Quando vedeva che le anime redente dal sangue prezioso di Cristo venivano insozzate dalla bruttura del peccato, Si sentiva trapassato da un dolore straordinario e trafìggente; le compiangeva con una commiserazione così tenera che ogni giorno le partoriva in Cristo, come una madre.

Da qui il suo accanimento nella preghiera, quel correre dovunque a predicare, quell'eccesso nel dare l'esempio: perché non si riteneva amico di Cristo, se non curava teneramente le anime che egli ha redento.

Per questa ragione, benché l'innocente sua carne, che già si assoggettava spontaneamente allo spirito, non avesse alcun bisogno di flagello, egli le moltiplicava i castighi e i pesi, in vista dell'esempio: in vista degli altri obbligava se stesso a percorrere duri cammini, per seguire perfettamente le orme di Colui che, per la salvezza degli altri, consegnò la sua vita alla morte.

Lezione IX

[1356] Quanto, poi, al fervore della carità perfetta, da cui l'amico dello Sposo si sentiva trasportato in Dio, ognuno può costatarlo da questo soprattutto: egli bramava ardentemente di immolarsi con la fiamma del martirio, ostia viva, a Dio.

Tre volte, per tale cagione, egli intraprese il cammino verso i paesi degli infedeli; ma le prime due volte ne fu impedito da disposizione divina.

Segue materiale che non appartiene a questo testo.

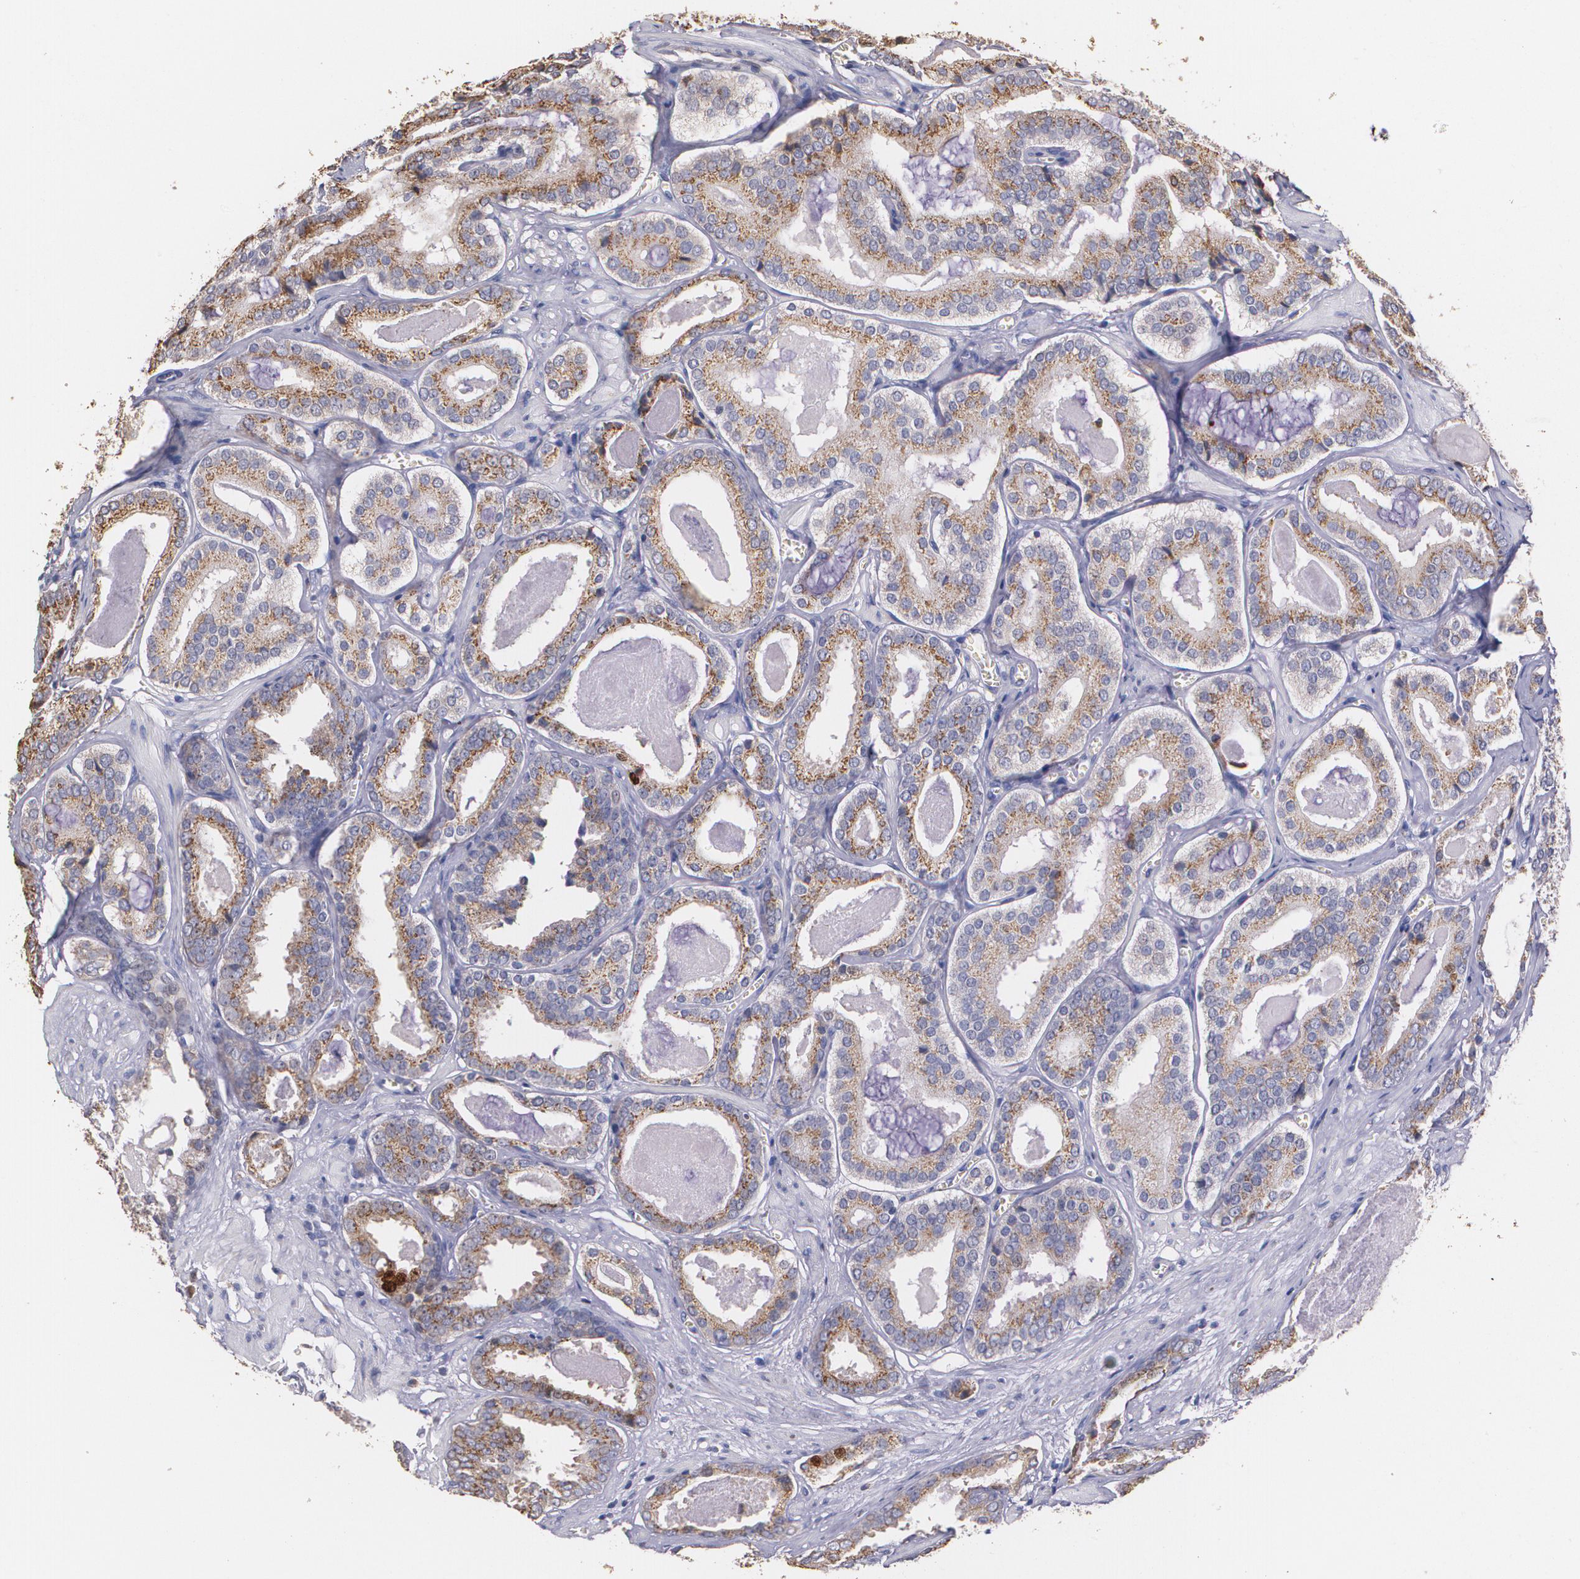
{"staining": {"intensity": "moderate", "quantity": ">75%", "location": "cytoplasmic/membranous"}, "tissue": "prostate cancer", "cell_type": "Tumor cells", "image_type": "cancer", "snomed": [{"axis": "morphology", "description": "Adenocarcinoma, Medium grade"}, {"axis": "topography", "description": "Prostate"}], "caption": "Prostate adenocarcinoma (medium-grade) stained with a brown dye reveals moderate cytoplasmic/membranous positive staining in about >75% of tumor cells.", "gene": "ATF3", "patient": {"sex": "male", "age": 64}}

Finalmente la terza volta, dopo aver provato molti oltraggi, catene, percosse e fatiche innumerevoli, con la guida di Dio venne condotto al cospetto del Soldano di Babilonia: là predicò il Vangelo di Cristo, con una manifestazione così efficace di spirito e di potenza che lo stesso Soldano ne fu ammirato e, diventato mansueto per divina disposizione, lo ascoltò con benevolenza.

In realtà, egli notò in lui fervore di spirito, costanza d'animo, disprezzo della vita presente, efficacia nella Parola di Dio e concepì verso di lui tanta devozione che lo stimò degno di molto onore, gli offrì doni preziosi e lo invitò insistentemente a prolungare il soggiorno presso di lui.

Ma quel vero spregiatore di se stesso e del mondo rifiutò come fango tutte le cose offerte e, costatando che non poteva conseguire quanto si era proposto, dopo avere fatto schiettamente tutto ciò che poteva fare per ottenerlo, tornò tra i paesi cristiani come una rivelazione gli aveva suggerito.

E così avvenne che l'amico di Cristo cercasse con tutte le forze di morire per Lui e non potesse assolutamente riuscirvi.

In tal modo, da una parte non gli mancò il merito del martirio desiderato, e, dall'altra, venne risparmiato per essere, più tardi insignito di un privilegio singolare.